WHAT YOU ARE ASKED TO DO: Reproduce each of the items below line for line, with no changes.

Records from a data source:
*-*-*
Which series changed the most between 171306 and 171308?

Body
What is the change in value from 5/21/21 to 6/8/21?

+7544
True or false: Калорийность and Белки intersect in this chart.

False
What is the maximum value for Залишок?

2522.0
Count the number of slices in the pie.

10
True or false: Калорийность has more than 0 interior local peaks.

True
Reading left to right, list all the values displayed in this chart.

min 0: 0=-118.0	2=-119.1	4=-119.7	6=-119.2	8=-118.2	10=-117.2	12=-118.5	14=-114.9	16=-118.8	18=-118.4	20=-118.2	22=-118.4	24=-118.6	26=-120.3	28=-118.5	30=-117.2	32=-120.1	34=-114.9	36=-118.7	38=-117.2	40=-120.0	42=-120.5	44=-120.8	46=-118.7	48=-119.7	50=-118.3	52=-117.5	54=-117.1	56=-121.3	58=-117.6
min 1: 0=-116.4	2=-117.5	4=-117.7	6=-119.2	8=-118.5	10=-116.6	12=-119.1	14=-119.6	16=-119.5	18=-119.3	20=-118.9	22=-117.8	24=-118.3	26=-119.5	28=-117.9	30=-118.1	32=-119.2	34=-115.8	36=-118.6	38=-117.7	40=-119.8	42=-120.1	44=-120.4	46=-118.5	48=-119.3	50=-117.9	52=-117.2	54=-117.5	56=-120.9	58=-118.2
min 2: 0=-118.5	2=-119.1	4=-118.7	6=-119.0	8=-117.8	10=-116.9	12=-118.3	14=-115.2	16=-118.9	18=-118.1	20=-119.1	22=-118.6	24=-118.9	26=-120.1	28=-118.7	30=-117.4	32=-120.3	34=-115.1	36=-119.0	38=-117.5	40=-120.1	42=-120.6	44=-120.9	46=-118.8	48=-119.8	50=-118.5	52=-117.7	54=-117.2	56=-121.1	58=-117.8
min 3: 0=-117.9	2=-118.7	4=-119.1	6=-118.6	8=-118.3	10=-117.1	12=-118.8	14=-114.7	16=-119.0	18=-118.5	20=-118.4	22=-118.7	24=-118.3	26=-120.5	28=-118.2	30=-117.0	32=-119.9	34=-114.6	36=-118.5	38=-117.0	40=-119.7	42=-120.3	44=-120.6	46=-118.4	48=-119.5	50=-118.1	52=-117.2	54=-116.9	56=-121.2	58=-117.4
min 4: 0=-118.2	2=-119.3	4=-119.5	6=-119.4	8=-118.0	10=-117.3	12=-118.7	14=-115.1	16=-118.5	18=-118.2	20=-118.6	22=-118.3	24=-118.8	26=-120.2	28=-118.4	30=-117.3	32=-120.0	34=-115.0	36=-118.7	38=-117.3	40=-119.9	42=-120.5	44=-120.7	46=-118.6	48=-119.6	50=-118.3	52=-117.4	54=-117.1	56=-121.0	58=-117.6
*-*-*
ANSWER TO THIS TASK:
Which series changed the most between 171306 and 171308?

Body
What is the change in value from 5/21/21 to 6/8/21?

+7544
True or false: Калорийность and Белки intersect in this chart.

False
What is the maximum value for Залишок?

2522.0
Count the number of slices in the pie.

10
True or false: Калорийность has more than 0 interior local peaks.

True
Reading left to right, list all the values displayed in this chart.

min 0: 0=-118.0	2=-119.1	4=-119.7	6=-119.2	8=-118.2	10=-117.2	12=-118.5	14=-114.9	16=-118.8	18=-118.4	20=-118.2	22=-118.4	24=-118.6	26=-120.3	28=-118.5	30=-117.2	32=-120.1	34=-114.9	36=-118.7	38=-117.2	40=-120.0	42=-120.5	44=-120.8	46=-118.7	48=-119.7	50=-118.3	52=-117.5	54=-117.1	56=-121.3	58=-117.6
min 1: 0=-116.4	2=-117.5	4=-117.7	6=-119.2	8=-118.5	10=-116.6	12=-119.1	14=-119.6	16=-119.5	18=-119.3	20=-118.9	22=-117.8	24=-118.3	26=-119.5	28=-117.9	30=-118.1	32=-119.2	34=-115.8	36=-118.6	38=-117.7	40=-119.8	42=-120.1	44=-120.4	46=-118.5	48=-119.3	50=-117.9	52=-117.2	54=-117.5	56=-120.9	58=-118.2
min 2: 0=-118.5	2=-119.1	4=-118.7	6=-119.0	8=-117.8	10=-116.9	12=-118.3	14=-115.2	16=-118.9	18=-118.1	20=-119.1	22=-118.6	24=-118.9	26=-120.1	28=-118.7	30=-117.4	32=-120.3	34=-115.1	36=-119.0	38=-117.5	40=-120.1	42=-120.6	44=-120.9	46=-118.8	48=-119.8	50=-118.5	52=-117.7	54=-117.2	56=-121.1	58=-117.8
min 3: 0=-117.9	2=-118.7	4=-119.1	6=-118.6	8=-118.3	10=-117.1	12=-118.8	14=-114.7	16=-119.0	18=-118.5	20=-118.4	22=-118.7	24=-118.3	26=-120.5	28=-118.2	30=-117.0	32=-119.9	34=-114.6	36=-118.5	38=-117.0	40=-119.7	42=-120.3	44=-120.6	46=-118.4	48=-119.5	50=-118.1	52=-117.2	54=-116.9	56=-121.2	58=-117.4
min 4: 0=-118.2	2=-119.3	4=-119.5	6=-119.4	8=-118.0	10=-117.3	12=-118.7	14=-115.1	16=-118.5	18=-118.2	20=-118.6	22=-118.3	24=-118.8	26=-120.2	28=-118.4	30=-117.3	32=-120.0	34=-115.0	36=-118.7	38=-117.3	40=-119.9	42=-120.5	44=-120.7	46=-118.6	48=-119.6	50=-118.3	52=-117.4	54=-117.1	56=-121.0	58=-117.6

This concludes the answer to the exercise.